Extract each line from the entries below that contains the string "aber", matching case exactly.

====== PROVIDED INFORMATION

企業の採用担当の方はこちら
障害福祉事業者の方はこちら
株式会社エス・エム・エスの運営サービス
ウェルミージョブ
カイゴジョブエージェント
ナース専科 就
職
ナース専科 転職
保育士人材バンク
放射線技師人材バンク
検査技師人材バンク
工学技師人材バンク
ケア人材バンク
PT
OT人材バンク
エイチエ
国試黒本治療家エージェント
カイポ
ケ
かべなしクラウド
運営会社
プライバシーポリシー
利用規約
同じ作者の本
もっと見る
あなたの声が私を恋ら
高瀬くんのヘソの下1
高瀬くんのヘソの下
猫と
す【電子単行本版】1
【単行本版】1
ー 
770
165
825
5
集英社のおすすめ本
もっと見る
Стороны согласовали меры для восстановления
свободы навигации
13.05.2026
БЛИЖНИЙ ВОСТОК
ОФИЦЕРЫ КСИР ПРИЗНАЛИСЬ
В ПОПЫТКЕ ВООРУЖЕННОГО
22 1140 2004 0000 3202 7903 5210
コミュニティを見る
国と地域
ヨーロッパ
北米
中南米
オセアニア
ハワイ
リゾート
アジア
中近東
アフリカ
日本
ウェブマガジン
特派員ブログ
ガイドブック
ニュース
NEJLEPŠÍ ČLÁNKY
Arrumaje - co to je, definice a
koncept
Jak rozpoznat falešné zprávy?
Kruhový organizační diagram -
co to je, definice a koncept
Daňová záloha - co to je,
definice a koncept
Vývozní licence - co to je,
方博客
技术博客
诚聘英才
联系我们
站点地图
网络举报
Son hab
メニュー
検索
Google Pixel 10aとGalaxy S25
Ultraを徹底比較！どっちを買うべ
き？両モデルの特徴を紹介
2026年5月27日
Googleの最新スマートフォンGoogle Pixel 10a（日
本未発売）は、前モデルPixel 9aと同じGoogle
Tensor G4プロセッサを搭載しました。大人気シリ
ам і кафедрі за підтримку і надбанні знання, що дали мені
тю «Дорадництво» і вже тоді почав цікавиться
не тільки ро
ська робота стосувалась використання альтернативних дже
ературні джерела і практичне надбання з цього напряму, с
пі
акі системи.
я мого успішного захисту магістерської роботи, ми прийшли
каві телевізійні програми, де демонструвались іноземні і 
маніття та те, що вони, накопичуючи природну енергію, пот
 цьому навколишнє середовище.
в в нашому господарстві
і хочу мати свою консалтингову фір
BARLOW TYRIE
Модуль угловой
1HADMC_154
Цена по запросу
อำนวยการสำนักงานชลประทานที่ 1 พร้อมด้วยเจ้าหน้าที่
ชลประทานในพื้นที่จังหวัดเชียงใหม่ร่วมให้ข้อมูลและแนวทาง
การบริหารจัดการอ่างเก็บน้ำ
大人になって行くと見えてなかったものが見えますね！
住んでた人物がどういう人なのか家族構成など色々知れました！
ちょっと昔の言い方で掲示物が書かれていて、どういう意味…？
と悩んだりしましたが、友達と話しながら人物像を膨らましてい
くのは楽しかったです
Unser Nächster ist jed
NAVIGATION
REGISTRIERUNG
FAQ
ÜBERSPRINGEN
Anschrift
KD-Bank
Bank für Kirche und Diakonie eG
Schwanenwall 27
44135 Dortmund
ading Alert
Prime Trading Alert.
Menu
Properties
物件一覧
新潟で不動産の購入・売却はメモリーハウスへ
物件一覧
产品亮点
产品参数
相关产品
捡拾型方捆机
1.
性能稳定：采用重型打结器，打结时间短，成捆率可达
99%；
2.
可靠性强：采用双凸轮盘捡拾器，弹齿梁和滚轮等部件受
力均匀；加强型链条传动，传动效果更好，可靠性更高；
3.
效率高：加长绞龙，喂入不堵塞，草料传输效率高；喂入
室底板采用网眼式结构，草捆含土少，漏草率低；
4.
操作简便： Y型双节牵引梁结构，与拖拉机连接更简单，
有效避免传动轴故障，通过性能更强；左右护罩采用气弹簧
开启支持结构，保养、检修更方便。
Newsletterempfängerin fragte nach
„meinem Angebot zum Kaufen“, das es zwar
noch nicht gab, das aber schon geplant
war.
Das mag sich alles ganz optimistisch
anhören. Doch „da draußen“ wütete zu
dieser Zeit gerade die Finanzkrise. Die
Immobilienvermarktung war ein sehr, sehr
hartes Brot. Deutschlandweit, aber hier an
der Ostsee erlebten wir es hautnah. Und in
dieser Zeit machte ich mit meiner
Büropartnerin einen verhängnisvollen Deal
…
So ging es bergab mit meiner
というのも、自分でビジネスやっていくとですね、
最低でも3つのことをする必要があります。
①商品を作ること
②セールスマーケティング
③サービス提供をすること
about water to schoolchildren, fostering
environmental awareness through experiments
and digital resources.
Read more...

============

- [SOLVED PROBLEM]:
noch nicht gab, das aber schon geplant
hartes Brot. Deutschlandweit, aber hier an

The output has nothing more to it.